* BEGIN Source records *

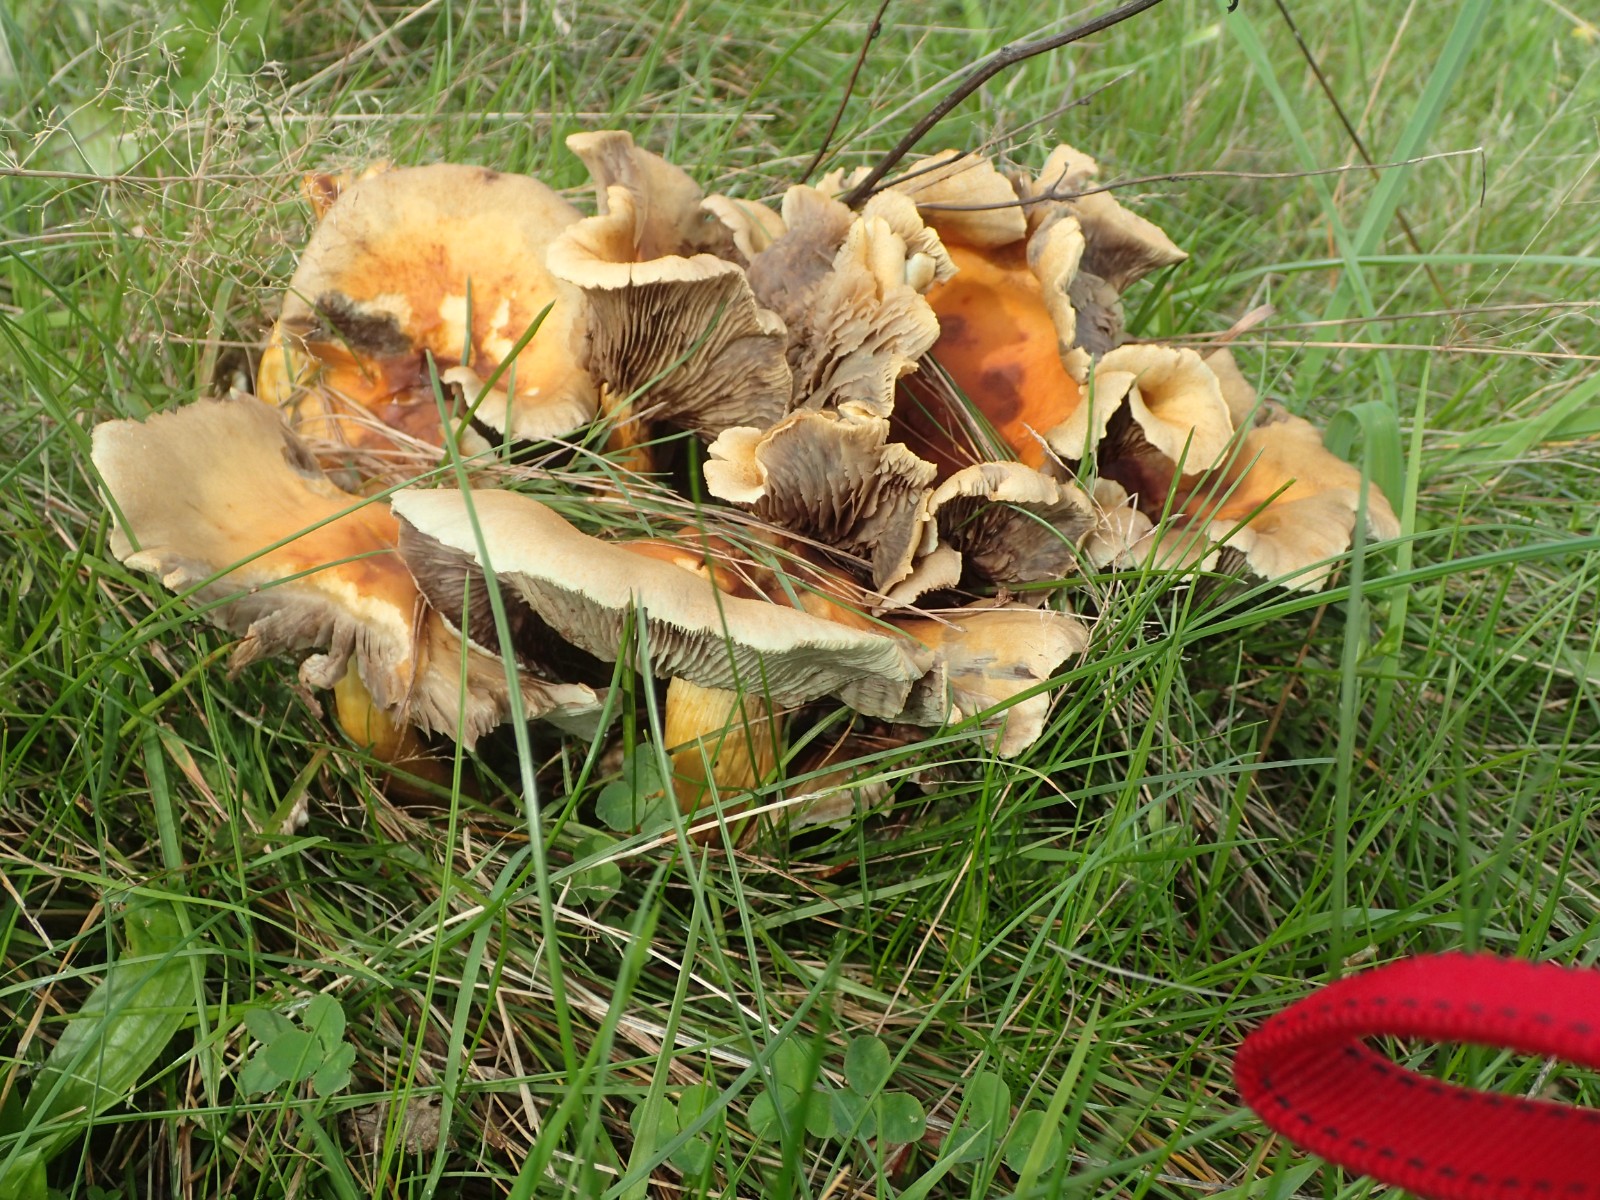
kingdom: Fungi
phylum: Basidiomycota
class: Agaricomycetes
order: Agaricales
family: Strophariaceae
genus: Hypholoma
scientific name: Hypholoma fasciculare
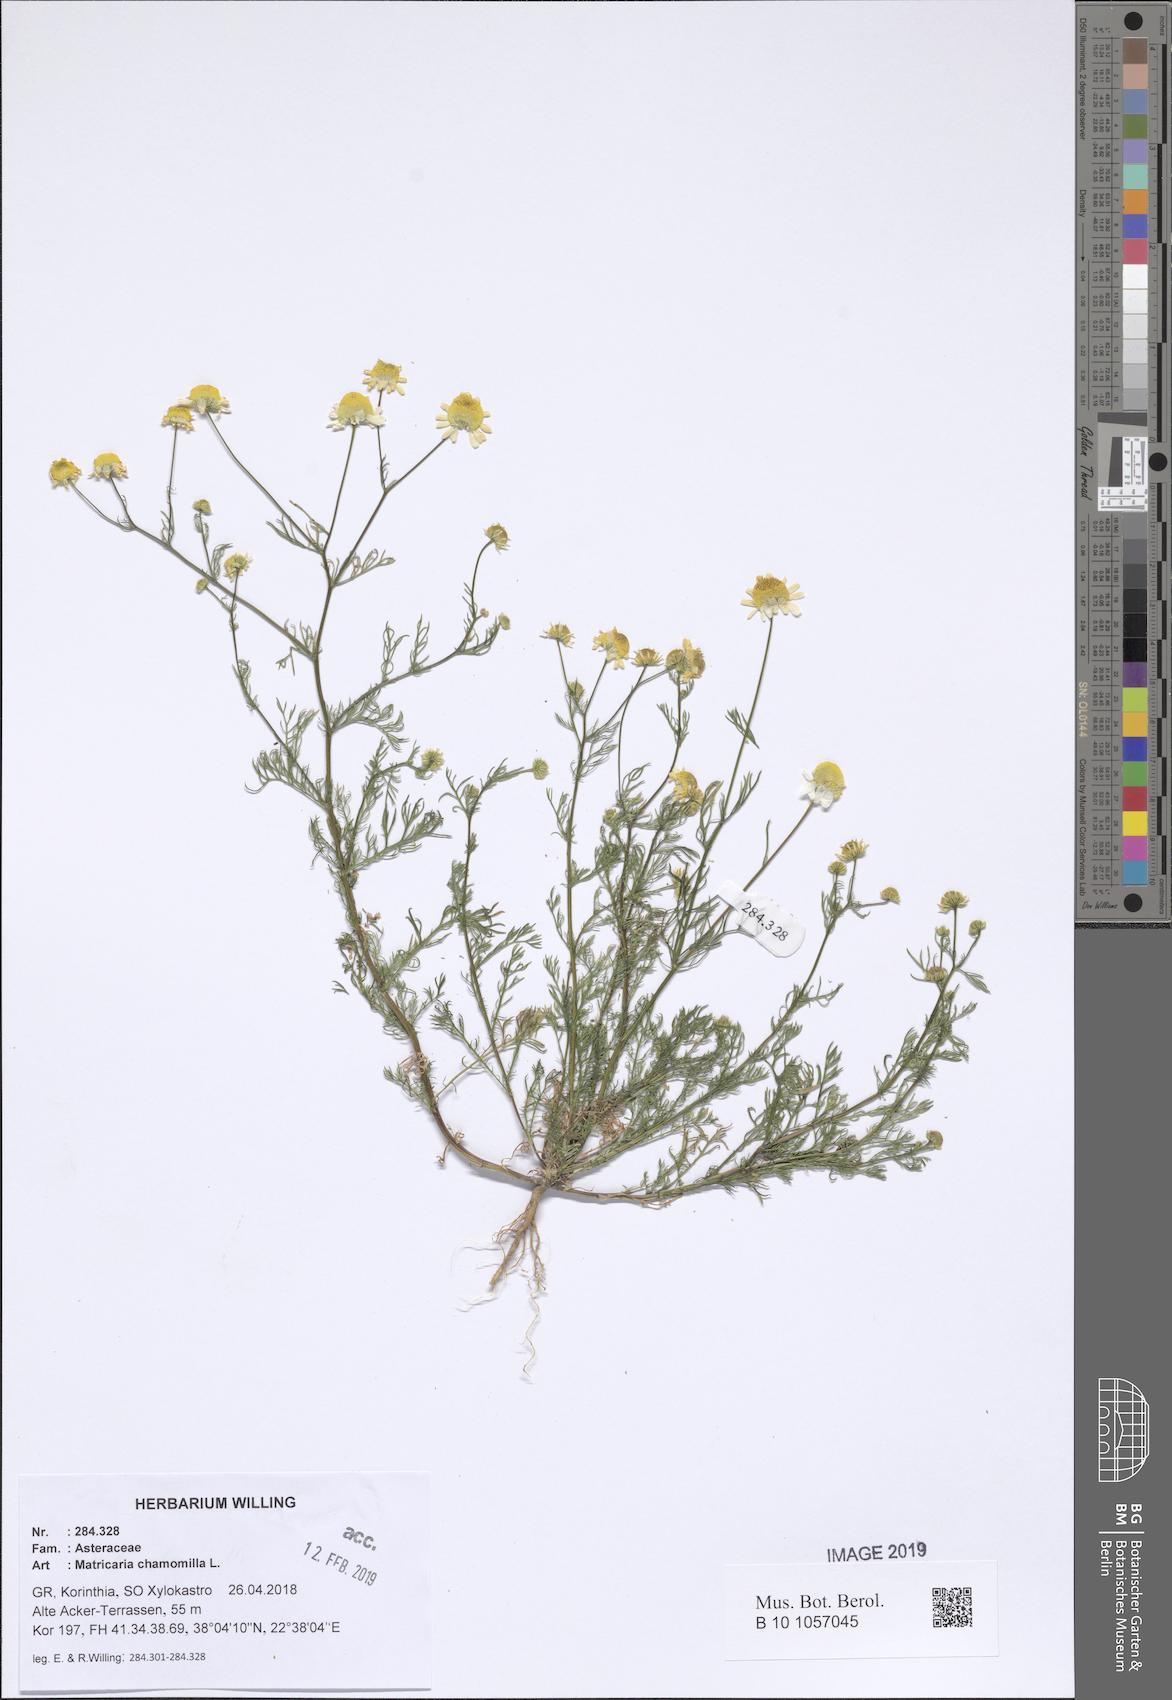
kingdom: Plantae
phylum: Tracheophyta
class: Magnoliopsida
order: Asterales
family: Asteraceae
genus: Matricaria
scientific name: Matricaria chamomilla
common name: Scented mayweed
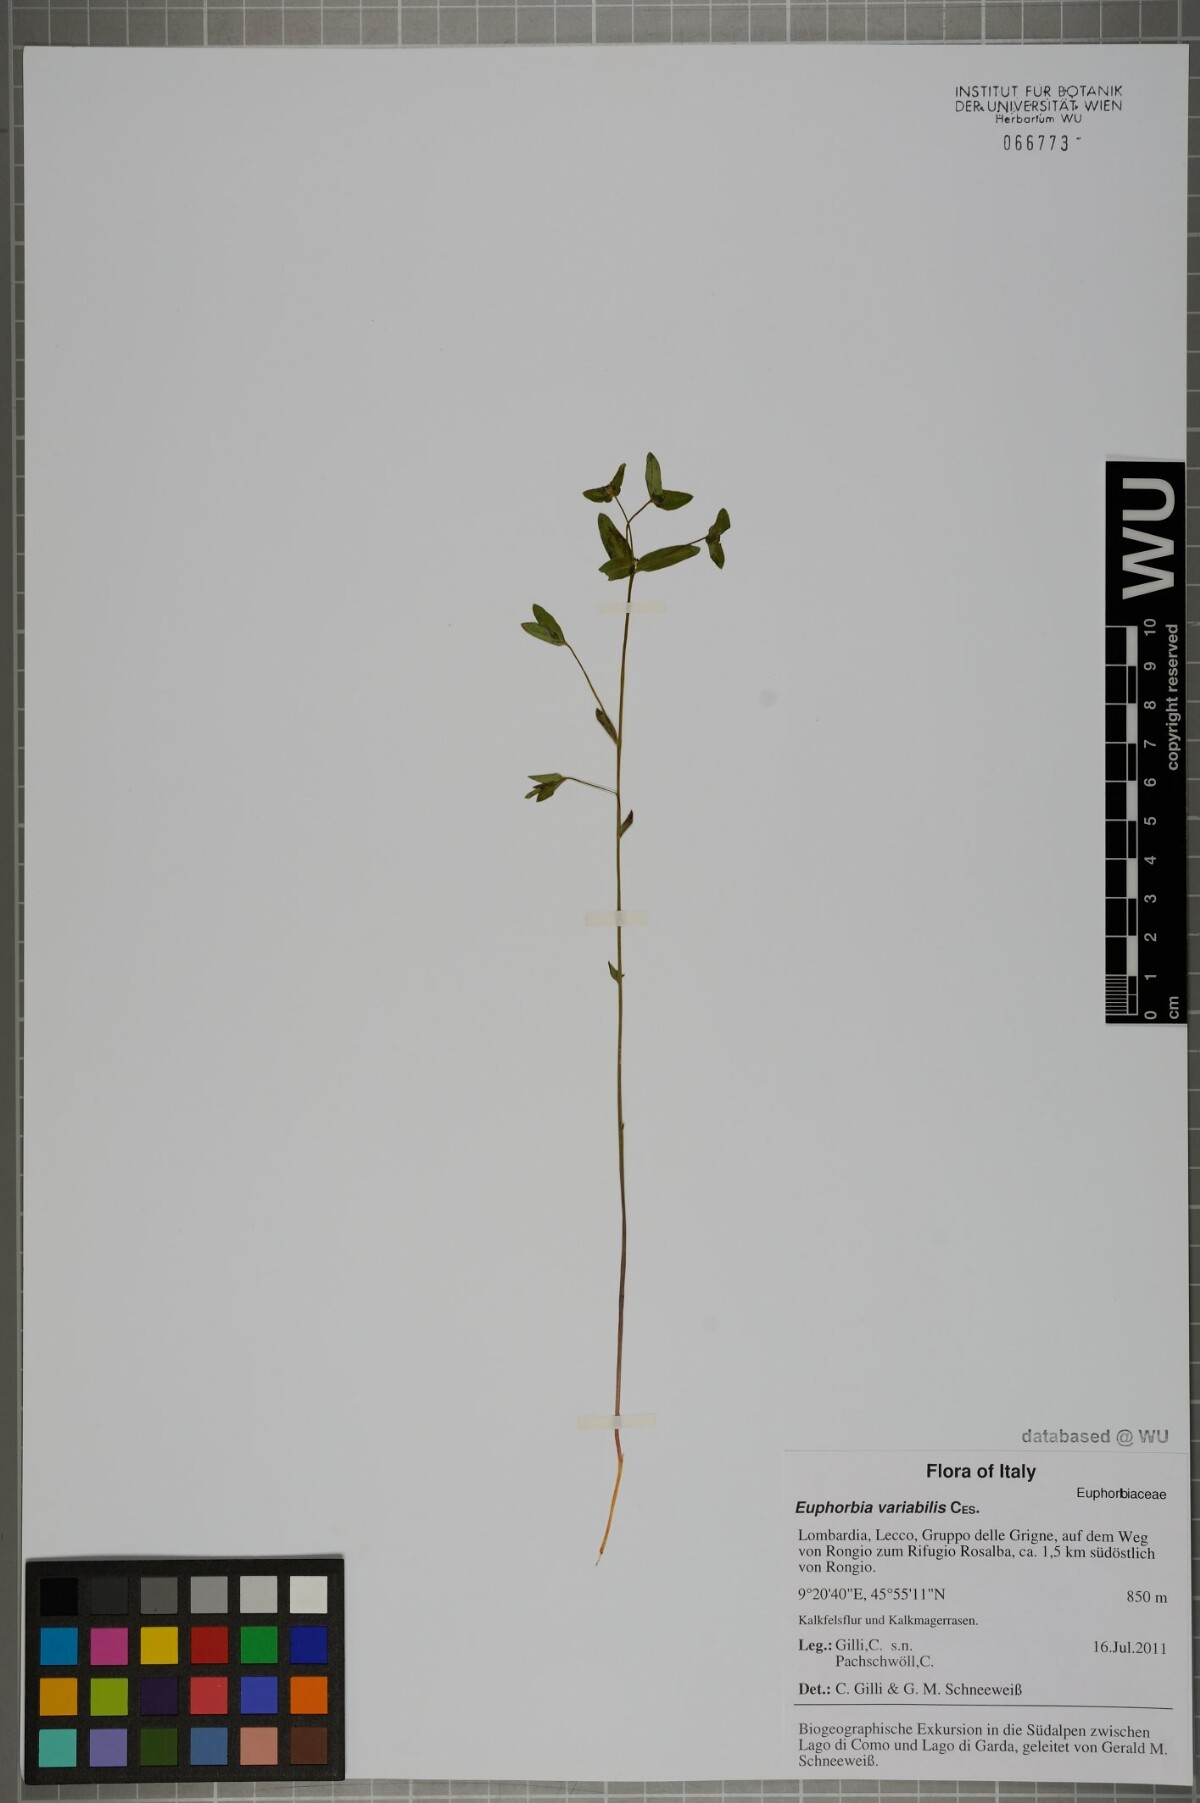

* END Source records *

Written problem:
Please return the naming lines from every one of the records above word for word, leaving the pictures out.

Final answer:
kingdom: Fungi
phylum: Basidiomycota
class: Agaricomycetes
order: Agaricales
family: Strophariaceae
genus: Hypholoma
scientific name: Hypholoma fasciculare
kingdom: Plantae
phylum: Tracheophyta
class: Magnoliopsida
order: Asterales
family: Asteraceae
genus: Matricaria
scientific name: Matricaria chamomilla
common name: Scented mayweed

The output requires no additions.